Without both sisters, it's nation vs. nation



Defending champion Serena Williams faced Amelie Mauresmo today.
PARIS (AP) -- It's been quite some time since only one Williams sibling was left to uphold the family honor in the late stages of a Grand Slam tournament.
Now, after Venus Williams' earliest loss at a major in two years, younger sister Serena faced a potentially tough match today against Amelie Mauresmo -- who's trying to uphold a nation's honor as the last of 33 French men and women in the tournament.
The fifth-ranked Mauresmo is the only player with victories over both sisters this year.
"You've really got to try and get your head clear of all the media hype around the Williamses," Mauresmo said, "and realize that these are not players from outer space."
All-Russian match
That shapes up as the most intriguing quarterfinal, although Russian fans have one all to themselves between Vera Zvonareva and Nadia Petrova. They were childhood rivals more than a decade ago in Moscow and advanced Sunday with three-set upsets: Zvonareva over Venus Williams, Petrova over 2001 champion Jennifer Capriati.
The other matchups were 2001 runner-up Kim Clijsters vs. 2000 runner-up Conchita Martinez, and Justine Henin-Hardenne vs. Chanda Rubin.
French state TV promoted its broadcast of Williams-Mauresmo with ads Monday that blared the theme from "Rocky."
Many watching will wonder: Can someone other than a Williams win a major?
"I just think the players are trying to get someone else to win a Slam," Lindsay Davenport said. "I mean, it's not only Serena. She and her sister have so many -- I don't even know what their record is. It seems like they've taken so many titles."

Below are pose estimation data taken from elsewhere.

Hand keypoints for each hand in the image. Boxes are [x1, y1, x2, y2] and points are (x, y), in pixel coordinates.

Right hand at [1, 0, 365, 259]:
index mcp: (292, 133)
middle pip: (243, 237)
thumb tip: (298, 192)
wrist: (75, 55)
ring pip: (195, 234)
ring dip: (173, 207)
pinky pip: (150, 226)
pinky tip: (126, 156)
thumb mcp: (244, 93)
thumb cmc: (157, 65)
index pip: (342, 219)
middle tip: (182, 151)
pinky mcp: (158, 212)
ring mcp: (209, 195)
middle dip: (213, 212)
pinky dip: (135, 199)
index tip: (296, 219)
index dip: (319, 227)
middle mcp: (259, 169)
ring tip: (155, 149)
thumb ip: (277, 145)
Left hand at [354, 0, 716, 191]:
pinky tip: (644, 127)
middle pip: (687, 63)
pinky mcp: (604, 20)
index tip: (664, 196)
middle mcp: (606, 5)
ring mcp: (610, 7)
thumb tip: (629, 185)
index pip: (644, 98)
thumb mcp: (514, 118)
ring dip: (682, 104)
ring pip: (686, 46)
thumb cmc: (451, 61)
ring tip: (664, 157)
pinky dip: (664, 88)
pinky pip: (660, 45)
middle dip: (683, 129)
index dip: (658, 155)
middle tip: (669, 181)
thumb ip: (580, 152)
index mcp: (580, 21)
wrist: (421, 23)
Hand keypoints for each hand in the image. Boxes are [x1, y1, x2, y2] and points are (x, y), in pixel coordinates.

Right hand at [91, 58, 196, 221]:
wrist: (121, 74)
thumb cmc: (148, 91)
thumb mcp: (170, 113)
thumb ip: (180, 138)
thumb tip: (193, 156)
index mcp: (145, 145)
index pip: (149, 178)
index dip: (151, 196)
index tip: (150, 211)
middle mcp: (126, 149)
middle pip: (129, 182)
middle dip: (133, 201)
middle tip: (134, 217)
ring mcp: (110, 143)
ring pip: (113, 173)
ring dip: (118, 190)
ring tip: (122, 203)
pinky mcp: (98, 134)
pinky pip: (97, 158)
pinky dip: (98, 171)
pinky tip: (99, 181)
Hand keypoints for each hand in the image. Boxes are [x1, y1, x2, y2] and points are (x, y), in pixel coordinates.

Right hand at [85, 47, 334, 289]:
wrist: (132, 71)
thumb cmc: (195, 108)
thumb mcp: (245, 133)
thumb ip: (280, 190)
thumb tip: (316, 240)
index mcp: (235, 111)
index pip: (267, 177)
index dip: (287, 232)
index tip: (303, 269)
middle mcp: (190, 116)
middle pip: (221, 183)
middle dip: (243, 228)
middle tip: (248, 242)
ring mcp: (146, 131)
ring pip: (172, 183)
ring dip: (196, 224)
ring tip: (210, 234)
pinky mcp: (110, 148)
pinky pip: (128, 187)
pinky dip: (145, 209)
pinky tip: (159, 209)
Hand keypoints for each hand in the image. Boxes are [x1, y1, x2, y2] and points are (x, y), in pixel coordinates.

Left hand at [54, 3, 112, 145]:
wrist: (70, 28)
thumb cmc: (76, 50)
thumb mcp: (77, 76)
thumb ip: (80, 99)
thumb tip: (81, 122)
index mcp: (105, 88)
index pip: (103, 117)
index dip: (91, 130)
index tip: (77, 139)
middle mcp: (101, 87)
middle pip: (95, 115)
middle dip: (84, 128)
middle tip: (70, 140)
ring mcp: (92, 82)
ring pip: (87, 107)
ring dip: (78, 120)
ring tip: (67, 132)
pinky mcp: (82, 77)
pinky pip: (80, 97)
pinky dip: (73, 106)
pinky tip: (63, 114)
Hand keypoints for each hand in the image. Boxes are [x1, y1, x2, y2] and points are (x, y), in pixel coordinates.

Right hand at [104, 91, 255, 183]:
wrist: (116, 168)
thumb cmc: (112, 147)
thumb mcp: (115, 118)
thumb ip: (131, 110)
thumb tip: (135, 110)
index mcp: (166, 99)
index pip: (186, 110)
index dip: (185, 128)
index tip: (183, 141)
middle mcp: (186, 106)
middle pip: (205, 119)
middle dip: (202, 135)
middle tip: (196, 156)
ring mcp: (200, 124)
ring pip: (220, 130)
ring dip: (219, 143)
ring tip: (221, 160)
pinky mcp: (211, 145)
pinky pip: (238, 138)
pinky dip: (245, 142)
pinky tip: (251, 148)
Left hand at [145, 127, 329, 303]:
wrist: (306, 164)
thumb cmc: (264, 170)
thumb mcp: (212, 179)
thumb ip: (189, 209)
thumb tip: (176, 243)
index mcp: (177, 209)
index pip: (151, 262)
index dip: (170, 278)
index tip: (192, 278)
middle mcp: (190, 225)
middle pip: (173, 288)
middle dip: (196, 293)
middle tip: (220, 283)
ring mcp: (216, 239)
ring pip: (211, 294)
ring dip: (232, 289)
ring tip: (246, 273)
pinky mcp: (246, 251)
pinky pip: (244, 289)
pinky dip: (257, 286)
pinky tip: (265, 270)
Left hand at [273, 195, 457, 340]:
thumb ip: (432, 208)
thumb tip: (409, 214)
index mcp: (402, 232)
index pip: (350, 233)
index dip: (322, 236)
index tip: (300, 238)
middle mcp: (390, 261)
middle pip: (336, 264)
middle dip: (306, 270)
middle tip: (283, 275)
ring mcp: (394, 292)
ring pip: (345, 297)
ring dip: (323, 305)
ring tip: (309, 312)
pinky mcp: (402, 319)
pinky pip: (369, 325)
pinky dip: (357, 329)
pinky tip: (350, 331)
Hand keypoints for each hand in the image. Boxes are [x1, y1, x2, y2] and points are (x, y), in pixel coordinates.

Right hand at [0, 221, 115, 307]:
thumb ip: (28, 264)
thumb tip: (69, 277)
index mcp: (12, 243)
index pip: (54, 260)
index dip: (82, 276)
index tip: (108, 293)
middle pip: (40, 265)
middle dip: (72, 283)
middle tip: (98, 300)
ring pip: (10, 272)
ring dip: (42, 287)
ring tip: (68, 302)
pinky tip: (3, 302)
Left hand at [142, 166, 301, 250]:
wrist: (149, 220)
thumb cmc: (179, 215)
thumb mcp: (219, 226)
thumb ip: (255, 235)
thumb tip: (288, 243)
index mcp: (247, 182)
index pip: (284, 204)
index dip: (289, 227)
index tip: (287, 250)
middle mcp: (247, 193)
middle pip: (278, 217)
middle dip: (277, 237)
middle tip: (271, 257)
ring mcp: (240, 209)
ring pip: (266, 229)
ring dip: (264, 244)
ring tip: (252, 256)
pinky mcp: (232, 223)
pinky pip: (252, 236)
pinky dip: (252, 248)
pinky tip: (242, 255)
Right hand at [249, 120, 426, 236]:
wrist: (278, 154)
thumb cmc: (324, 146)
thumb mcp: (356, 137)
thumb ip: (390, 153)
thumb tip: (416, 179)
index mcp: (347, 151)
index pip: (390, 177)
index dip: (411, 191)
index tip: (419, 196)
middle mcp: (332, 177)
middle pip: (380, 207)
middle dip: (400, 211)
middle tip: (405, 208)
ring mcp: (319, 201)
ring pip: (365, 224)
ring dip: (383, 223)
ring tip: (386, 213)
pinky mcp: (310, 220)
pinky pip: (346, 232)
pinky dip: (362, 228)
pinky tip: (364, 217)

Well, for the record, one sister or the other has captured eight of the past 11 Grand Slam titles, with five all-Williams championship matches. A successful defense at Roland Garros would make Serena the first player with five consecutive major trophies since Steffi Graf in 1988-89.
Martina Navratilova, for one, thinks the gap between the Williams duo and the rest of the circuit is shrinking.
"That aura of invincibility they had has definitely shrunk," Navratilova said. "I feel it in the locker room, just the way the players are talking. And I think you can see by how they're playing now against them. It's not: 'Oh, my God. I hope I don't get wiped off the court 6-1, 6-1.' It's: 'I have a chance here.' "
The reality
That could be, but Serena still strides on court with the confidence befitting someone who has won 32 straight Grand Slam matches and is 34-2 with four titles overall this season.
She thinks the only player who can beat her is herself.
"It's been that way for a couple of years now," she said. "Whenever I lose, it's not because the girl I lost to just played an outstanding match. It's normally because I'm making 80 errors, and just not doing the things I need to do."
Venus, though, is far from the dominant player who won Wimbledon and the U.S. Open twice each and took over at No. 1 early last year.
First, she slipped to No. 2 in her own home, then to No. 3 in the WTA Tour rankings, and she could fall as far as No. 5 by next week.
Venus hasn't been as low as No. 4 since November 2001, or No. 5 since July 2000.
"I feel like there isn't always a time where things can be 100 percent, and for a couple of years, I had 100 percent a lot of the time," she said. "But when you lose, and when you have tougher times, it makes you stronger and moves you forward. And I still feel that I'm doing those things."